Mr Evans was employed for nearly a year, when he was dismissed for ‘poor performance.’

He subsequently brought several claims, including discrimination and victimisation on the grounds of disability and race. He also brought a harassment claim on the ground that he had been called a “fat ginger pikey” on at least one occasion.

An employment tribunal rejected these claims and found the employer’s reason for dismissal was genuine.

Mr Evans appealed.

The decision of the Employment Appeal Tribunal (“EAT”)

The Employment Appeal Tribunal upheld the Employment Tribunal’s decision that no harassment had taken place as the main requirement of “unwanted conduct” was not present.

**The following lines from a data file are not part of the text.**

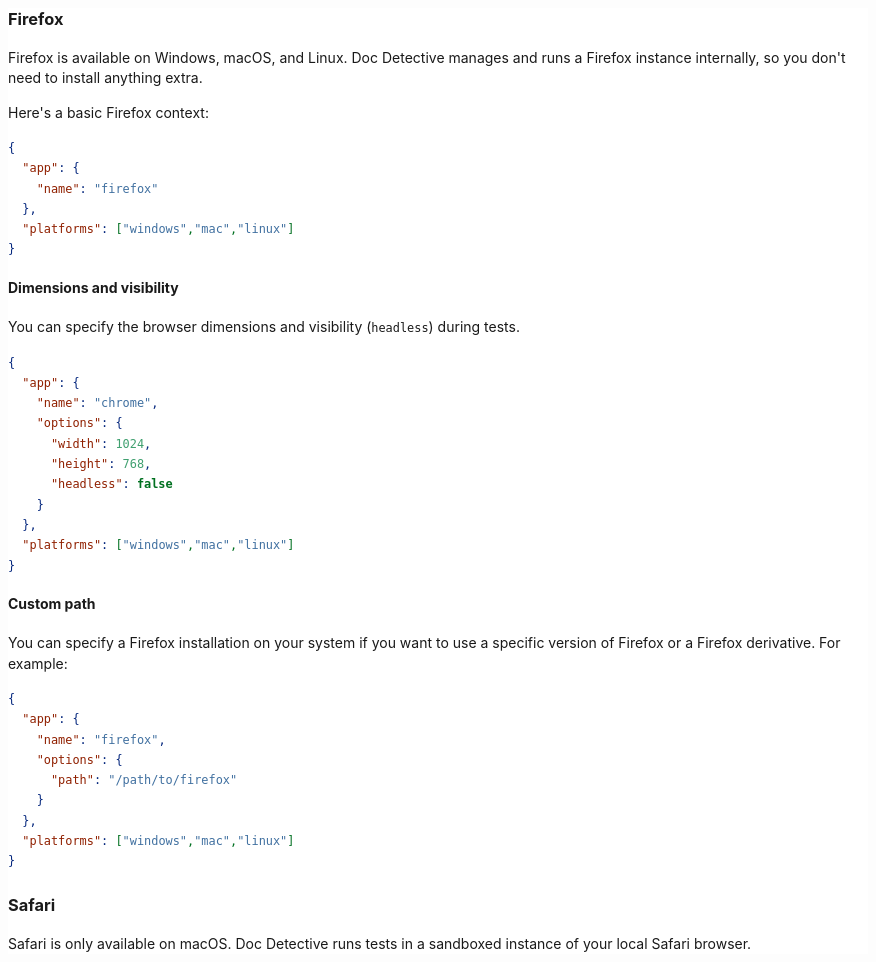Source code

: ### Firefox

Firefox is available on Windows, macOS, and Linux. Doc Detective manages and runs a Firefox instance internally, so you don't need to install anything extra.

Here's a basic Firefox context:

```json
{
  "app": {
    "name": "firefox"
  },
  "platforms": ["windows","mac","linux"]
}
```

#### Dimensions and visibility

You can specify the browser dimensions and visibility (`headless`) during tests.

```json
{
  "app": {
    "name": "chrome",
    "options": {
      "width": 1024,
      "height": 768,
      "headless": false
    }
  },
  "platforms": ["windows","mac","linux"]
}
```

#### Custom path

You can specify a Firefox installation on your system if you want to use a specific version of Firefox or a Firefox derivative. For example:

```json
{
  "app": {
    "name": "firefox",
    "options": {
      "path": "/path/to/firefox"
    }
  },
  "platforms": ["windows","mac","linux"]
}
```

### Safari

Safari is only available on macOS. Doc Detective runs tests in a sandboxed instance of your local Safari browser.

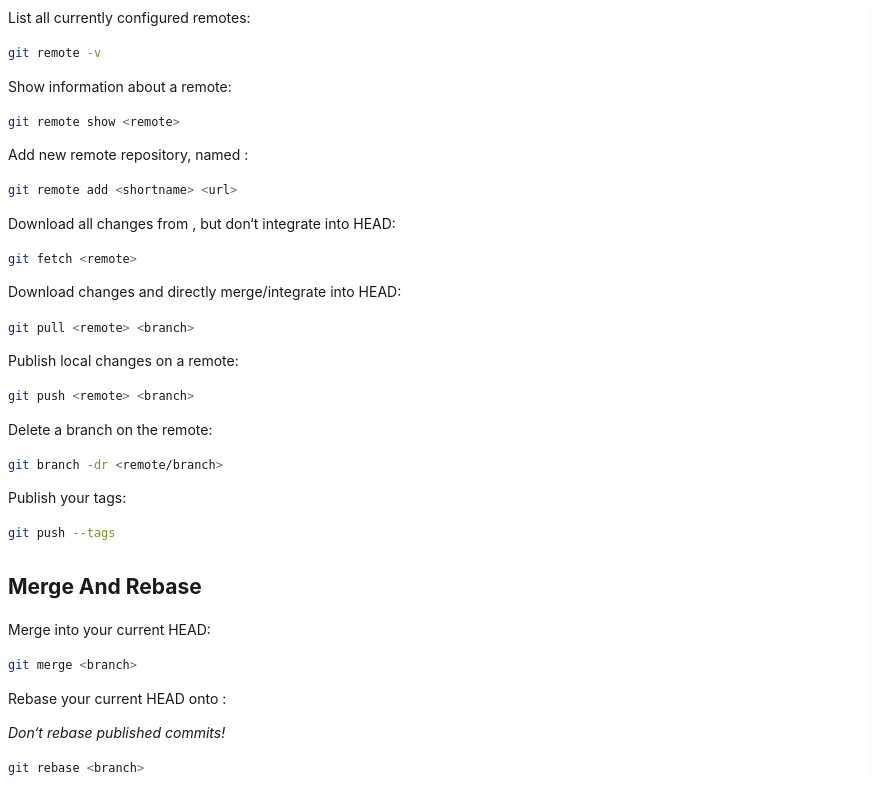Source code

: List all currently configured remotes:

```bash
git remote -v
```

Show information about a remote:

```bash
git remote show <remote>
```

Add new remote repository, named <remote>:

```bash
git remote add <shortname> <url>
```

Download all changes from <remote>, but
don‘t integrate into HEAD:

```bash
git fetch <remote>
```

Download changes and directly
merge/integrate into HEAD:

```bash
git pull <remote> <branch>
```

Publish local changes on a remote:

```bash
git push <remote> <branch>
```

Delete a branch on the remote:

```bash
git branch -dr <remote/branch>
```

Publish your tags:

```bash
git push --tags
```

## Merge And Rebase

Merge <branch> into your current HEAD:

```bash
git merge <branch>
```

Rebase your current HEAD onto <branch>:

_Don‘t rebase published commits!_

```bash
git rebase <branch>
```
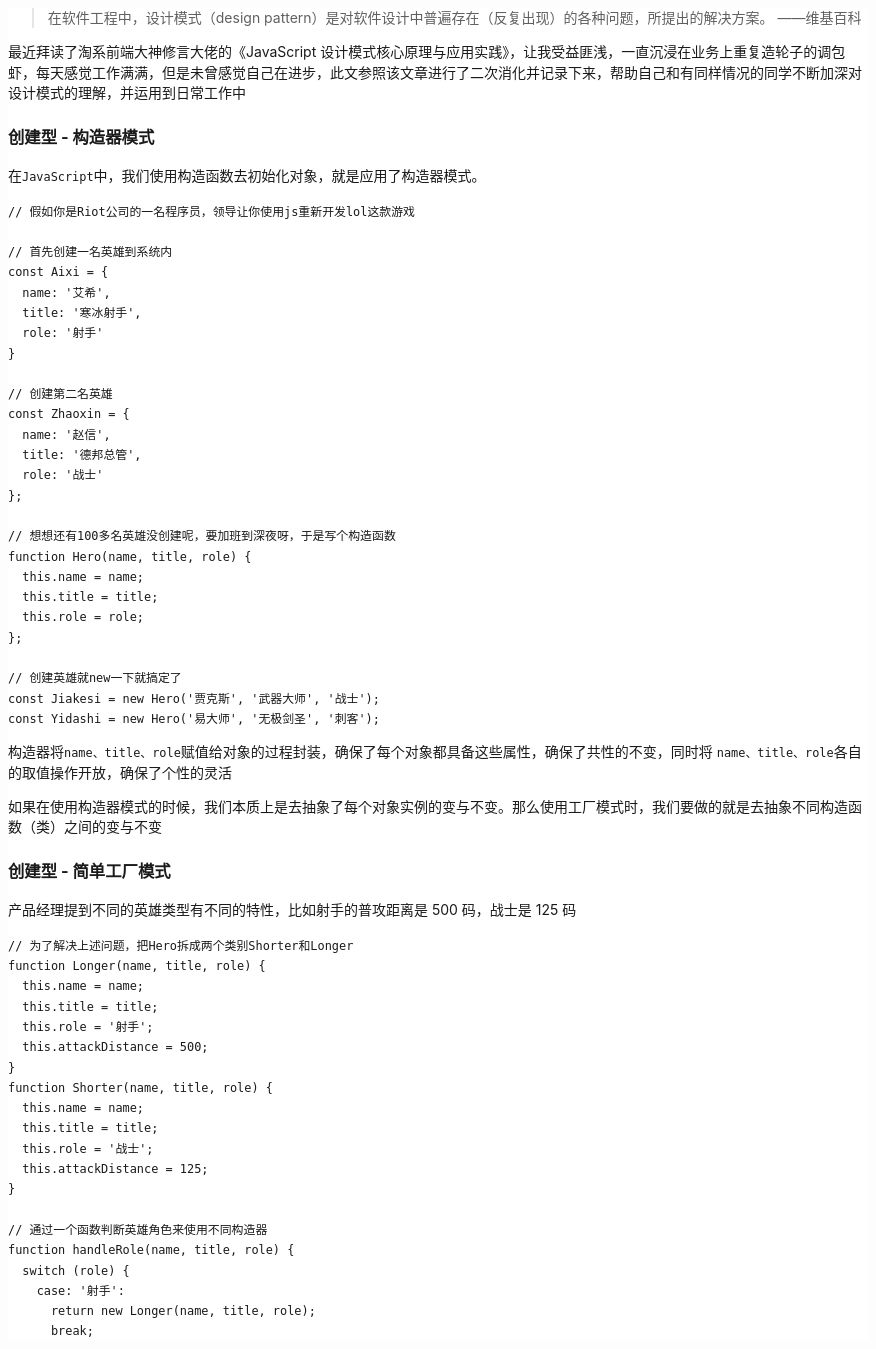 > 在软件工程中，设计模式（design pattern）是对软件设计中普遍存在（反复出现）的各种问题，所提出的解决方案。 ——维基百科

最近拜读了淘系前端大神修言大佬的《JavaScript 设计模式核⼼原理与应⽤实践》，让我受益匪浅，一直沉浸在业务上重复造轮子的调包虾，每天感觉工作满满，但是未曾感觉自己在进步，此文参照该文章进行了二次消化并记录下来，帮助自己和有同样情况的同学不断加深对设计模式的理解，并运用到日常工作中

### 创建型 - 构造器模式

在`JavaScript`中，我们使用构造函数去初始化对象，就是应用了构造器模式。

```
// 假如你是Riot公司的一名程序员，领导让你使用js重新开发lol这款游戏

// 首先创建一名英雄到系统内
const Aixi = {
  name: '艾希',
  title: '寒冰射手',
  role: '射手'
}

// 创建第二名英雄
const Zhaoxin = {
  name: '赵信',
  title: '德邦总管',
  role: '战士'
};

// 想想还有100多名英雄没创建呢，要加班到深夜呀，于是写个构造函数
function Hero(name, title, role) {
  this.name = name;
  this.title = title;
  this.role = role;
};

// 创建英雄就new一下就搞定了
const Jiakesi = new Hero('贾克斯', '武器大师', '战士');
const Yidashi = new Hero('易大师', '无极剑圣', '刺客');
```

构造器将`name、title、role`赋值给对象的过程封装，确保了每个对象都具备这些属性，确保了共性的不变，同时将 `name、title、role`各自的取值操作开放，确保了个性的灵活

如果在使用构造器模式的时候，我们本质上是去抽象了每个对象实例的变与不变。那么使用工厂模式时，我们要做的就是去抽象不同构造函数（类）之间的变与不变

### 创建型 - 简单工厂模式

产品经理提到不同的英雄类型有不同的特性，比如射手的普攻距离是 500 码，战士是 125 码

```
// 为了解决上述问题，把Hero拆成两个类别Shorter和Longer
function Longer(name, title, role) {
  this.name = name;
  this.title = title;
  this.role = '射手';
  this.attackDistance = 500;
}
function Shorter(name, title, role) {
  this.name = name;
  this.title = title;
  this.role = '战士';
  this.attackDistance = 125;
}

// 通过一个函数判断英雄角色来使用不同构造器
function handleRole(name, title, role) {
  switch (role) {
    case: '射手':
      return new Longer(name, title, role);
      break;
```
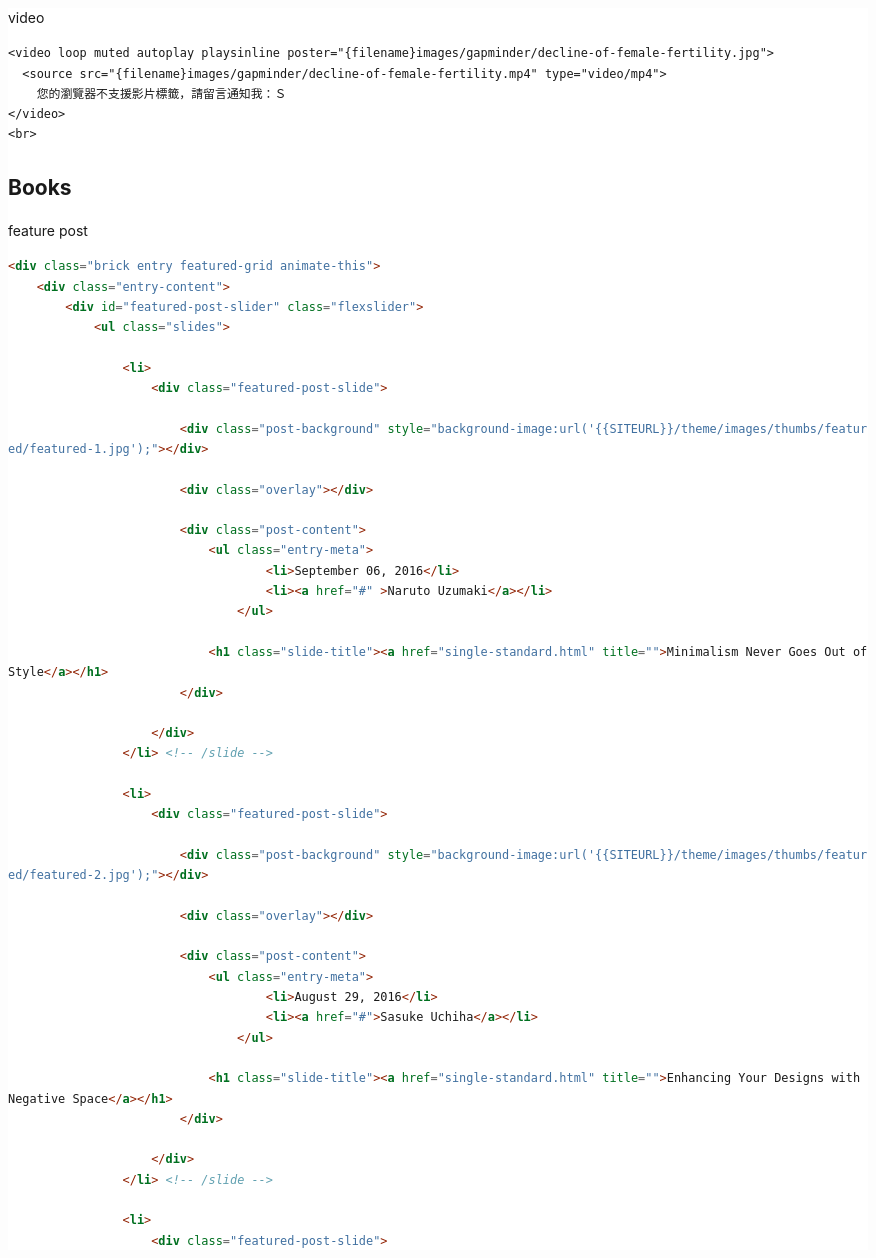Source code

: video
```text
<video loop muted autoplay playsinline poster="{filename}images/gapminder/decline-of-female-fertility.jpg">
  <source src="{filename}images/gapminder/decline-of-female-fertility.mp4" type="video/mp4">
    您的瀏覽器不支援影片標籤，請留言通知我：Ｓ
</video>
<br>
```


## Books

feature post
```html
<div class="brick entry featured-grid animate-this">
    <div class="entry-content">
        <div id="featured-post-slider" class="flexslider">
            <ul class="slides">

                <li>
                    <div class="featured-post-slide">

                        <div class="post-background" style="background-image:url('{{SITEURL}}/theme/images/thumbs/featured/featured-1.jpg');"></div>

                        <div class="overlay"></div>

                        <div class="post-content">
                            <ul class="entry-meta">
                                    <li>September 06, 2016</li>
                                    <li><a href="#" >Naruto Uzumaki</a></li>
                                </ul>

                            <h1 class="slide-title"><a href="single-standard.html" title="">Minimalism Never Goes Out of Style</a></h1>
                        </div>

                    </div>
                </li> <!-- /slide -->

                <li>
                    <div class="featured-post-slide">

                        <div class="post-background" style="background-image:url('{{SITEURL}}/theme/images/thumbs/featured/featured-2.jpg');"></div>

                        <div class="overlay"></div>

                        <div class="post-content">
                            <ul class="entry-meta">
                                    <li>August 29, 2016</li>
                                    <li><a href="#">Sasuke Uchiha</a></li>
                                </ul>

                            <h1 class="slide-title"><a href="single-standard.html" title="">Enhancing Your Designs with Negative Space</a></h1>
                        </div>

                    </div>
                </li> <!-- /slide -->

                <li>
                    <div class="featured-post-slide">
```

Mr Evans was sensitive about his weight (he was diabetic), he also had strong links with the traveller community. However, although the Tribunal, on the face of it, understood that the comment is a potentially discriminatory comment to make, it concluded that the office culture was one of good natured jibing and teasing among competitive sales representatives. Further at the time, Mr Evans did not make any complaints regarding the remark.

The Tribunal concluded that the treatment did not meet the harassment definition under the Equality Act and the EAT considered the Tribunal was entitled to arrive at this conclusion.

What does this mean for employers?

Employers must not take this case to mean that discriminatory banter is now acceptable in the workplace. The Tribunal has been clear in stating that each case would be judged on its own, independent facts. Employers should ensure they have policies in place which ensure that employees know the standard of behaviour expected of them and mechanisms to enforce them fairly in all situations.

Where an employee does make a complaint of bullying or harassment, it is important that the employer carries out a fair investigation into all the surrounding circumstances in order to properly consider the context in which the comments are made before making any decision and taking any steps.